It dragged me a few steps back into the darkness.

“Stop!” I stomped my heels into the ground, trying to flail free of its grip. But those nails dug deeper. It was stronger than anything I’d ever encountered. Stronger, even, than my father. “Off!”

It leaned closer, and I thought it might bite me. A cascade of surreal thoughts swirled through my head. How strange to be taken this quickly. To be killed, to disappear from the world so easily. Eaten like meat, and without thought, as I might eat.

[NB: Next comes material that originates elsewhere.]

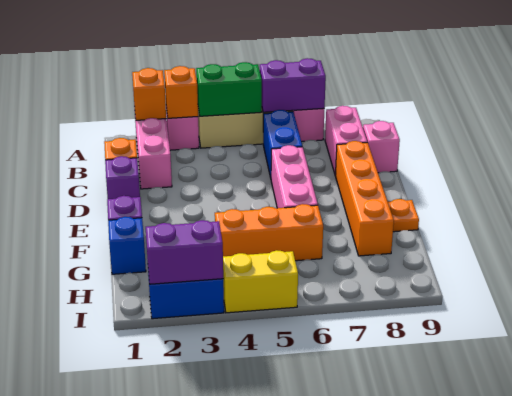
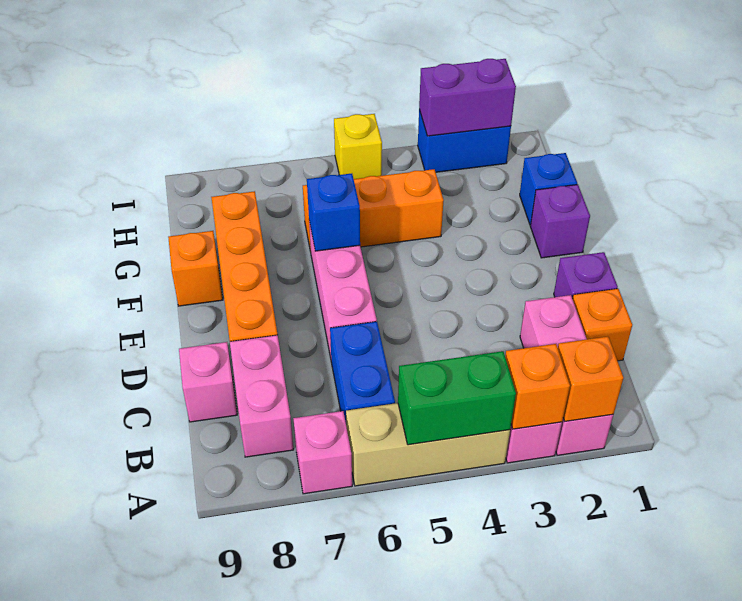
purple brick A6:A7 level 2 -> none
none -> blue brick F6 level 2
orange plate F9 level 1 -> orange brick F9 level 1
yellow brick I4:I5 level 1 -> yellow brick I5 level 1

But the thing didn’t bite me. It wasn’t that merciful. It grabbed me instead, sniffing me.

I flailed, kicked, struggled—anything to pull myself free. But its grip was too strong. And then it began to squeeze.

Its foul limbs wrapped around me, squeezing tighter and tighter, until it was crushing the life from me. I couldn’t drag in enough air to catch my breath. My screams became strangled.

My ribs creaked. I thought my hair was being torn from my scalp, trapped in the vise of the creature’s arms. I heard a keening wail and realized it was me. Tears and snot streamed down my face as I gasped for breath.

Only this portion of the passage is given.